To be able to create the hashid before insert, we need to know what will be the primary id. Luckily, PostgreSQL has sequences and when you define a primary key Integer column, SQLAlchemy will automatically use the SERIAL type. SERIAL are not true types, but a notational convenience for creating unique identifier columns. Behind the scene, Postgres create a not null Integer column with a default value equal to the sequence next value.

CREATE TABLE tablename (
    colname SERIAL
);

is equivalent to specifying:

CREATE SEQUENCE tablename_colname_seq;
CREATE TABLE tablename (
    colname integer NOT NULL DEFAULT nextval('tablename_colname_seq')
);
ALTER SEQUENCE tablename_colname_seq OWNED BY tablename.colname;

Let see first, a solution if we were to allow NULL for the hashid column. A function to create a Link object could look like this:

from hashids import Hashids

def create_link(url):
    hashids = Hashids()
    link = Link(
        id=nextid,
        url=url,
        )
    DBSession.add(link)
    DBSession.flush(link)
    link.hashid = hashids.encode(link.id)
    DBSession.commit(link)
    return link

In our case, we decided not to allow NULL in the hashid column so the code above would give us a violation error of the not-null constraint.
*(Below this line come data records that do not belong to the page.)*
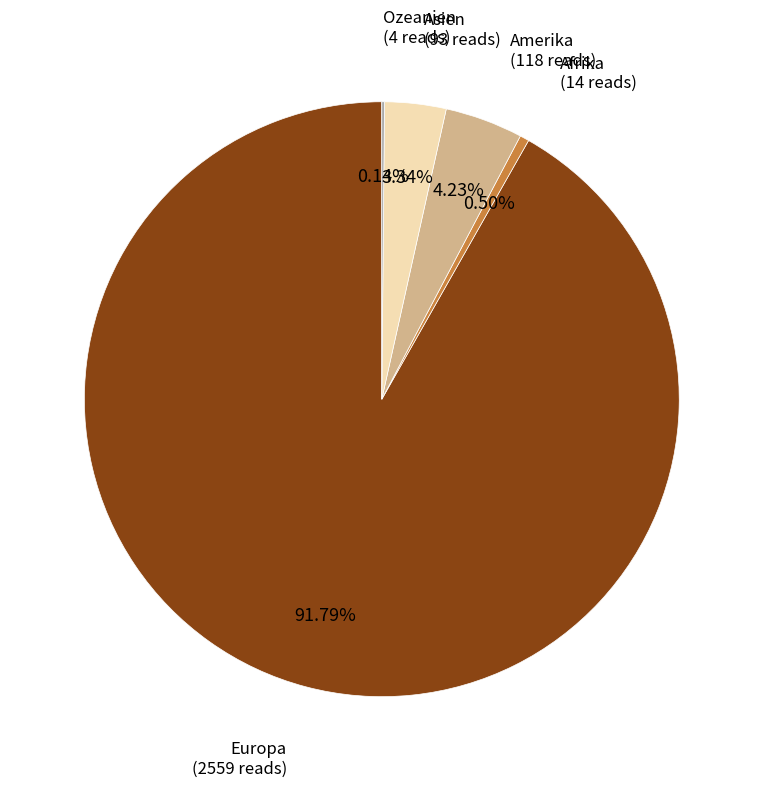

Between Afrika and Asien, which is larger?

Asien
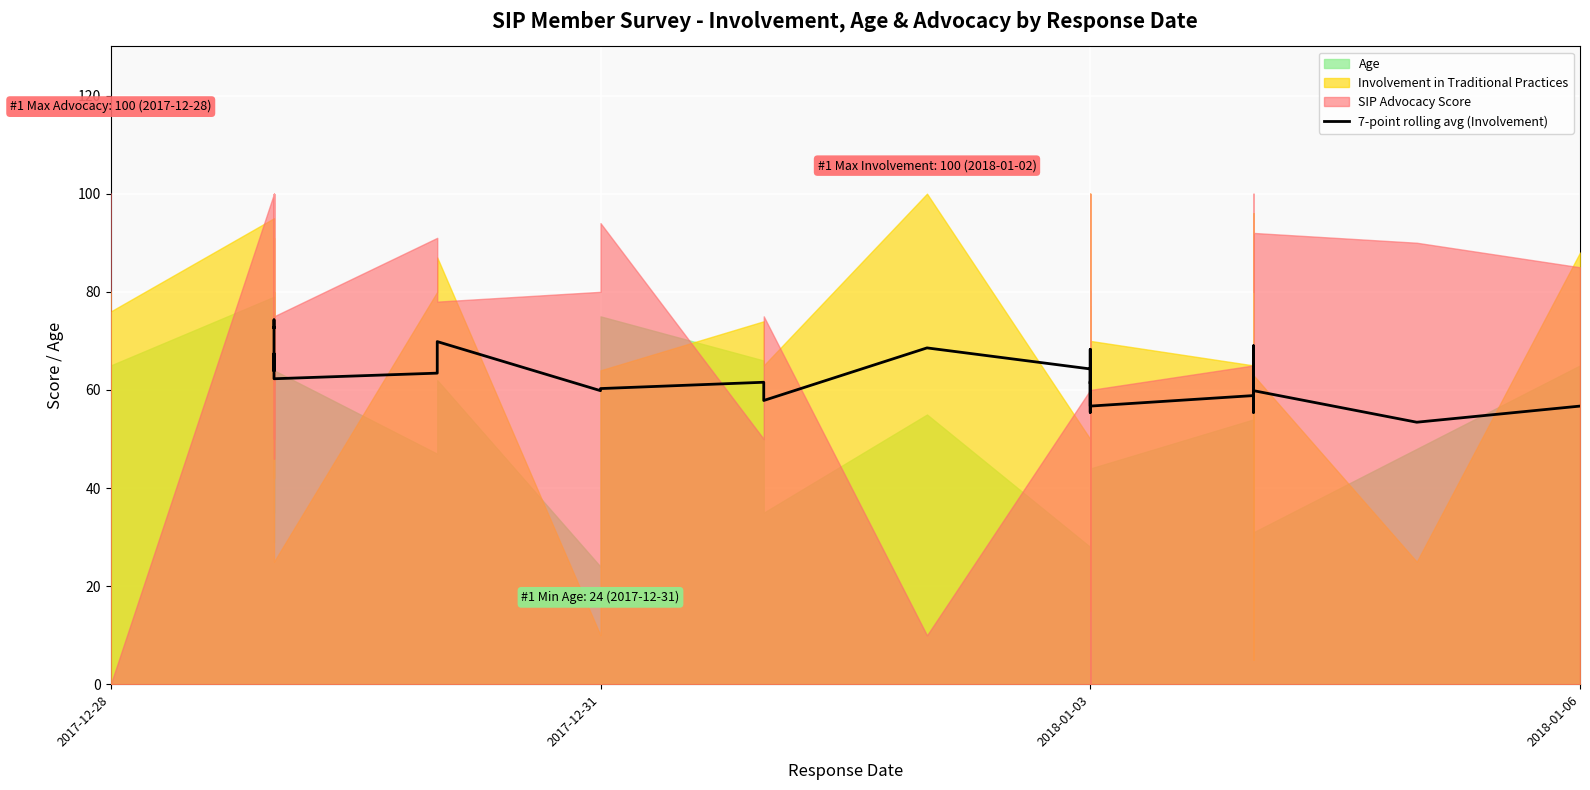

How many data points does each series have?

33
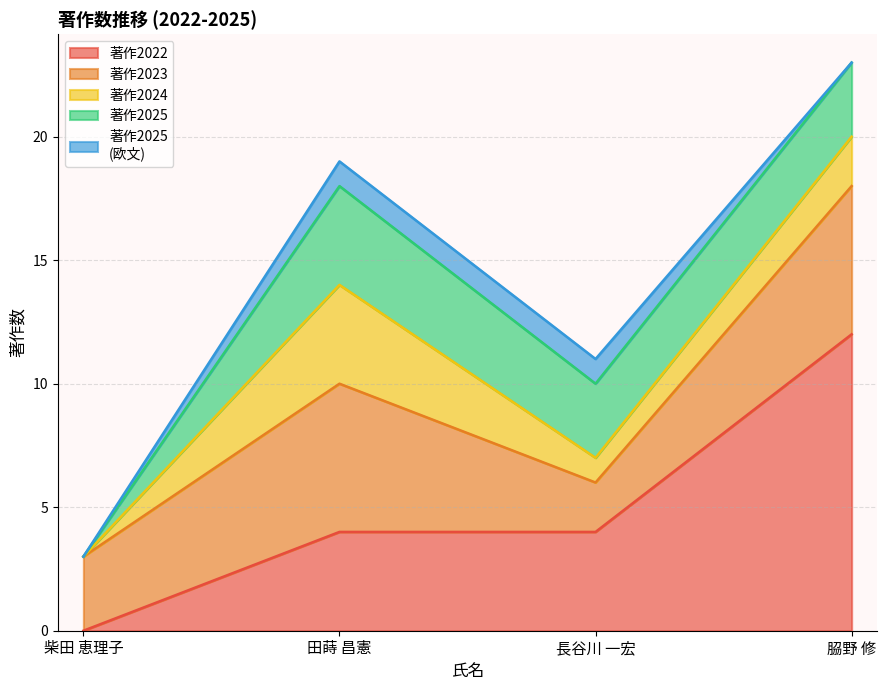

Reading left to right, extract all data points from this chart.

著作2022: 0	4	4	12
著作2023: 3	6	2	6
著作2024: 0	4	1	2
著作2025: 0	4	3	3
著作2025
(欧文): 0	1	1	0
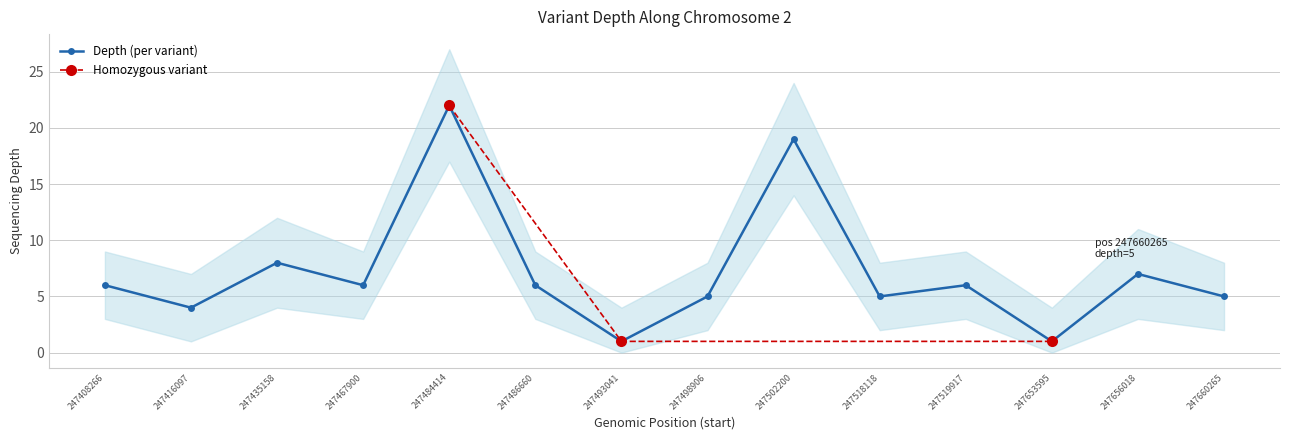

At which label is Depth (per variant) closest to 11?

247435158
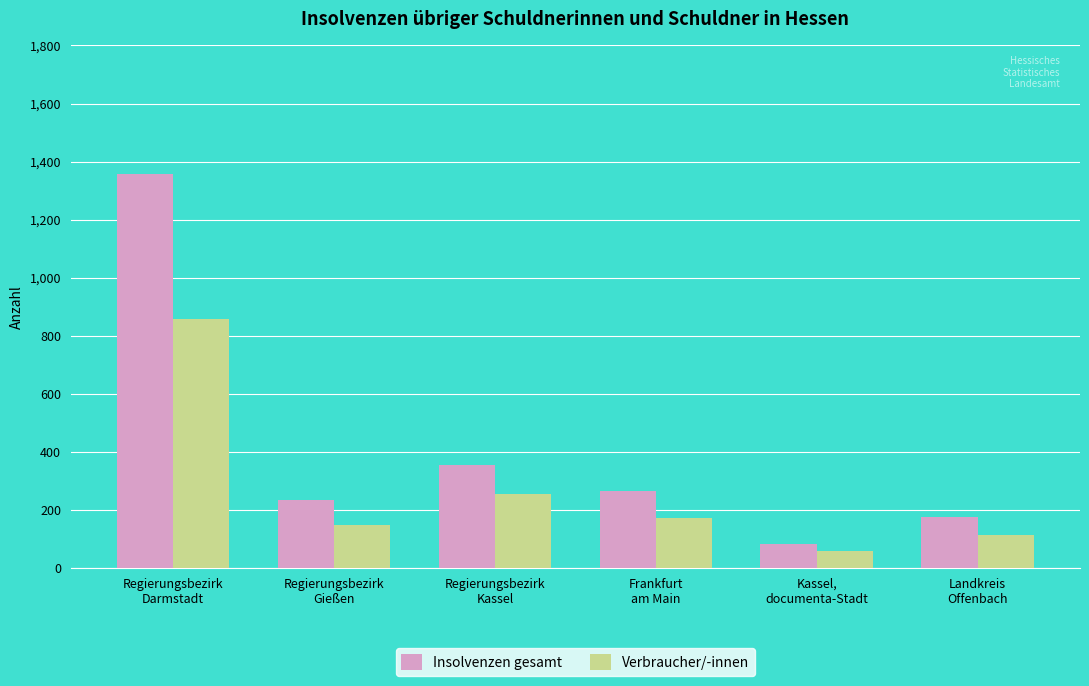

The value of Insolvenzen gesamt at Regierungsbezirk
Kassel is 206. True or false?

False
The SERIAL type created a sequence of the format tablename_columm_seq and using the sequence we can prefetch the id. The rewritten function to create a Link object using sequence could look like this:

from hashids import Hashids
from sqlalchemy.schema import Sequence


def create_link(url):
    hashids = Hashids()
    nextid = DBSession.execute(Sequence("link_id_seq"))
    hashid = hashids.encode(nextid)
    link = Link(
        id=nextid,
        url=url,
        hashid=hashid
    )
    DBSession.add(link)
    DBSession.commit(link)
    return link

Because the sequences are non-transactional, then there is no problem with prefetching the id from it. I'm not aware of any problems that could happen.

I hope this post may help if you hit a similar use case, I can imagine some situation when I wanted to know the ID before inserting my record.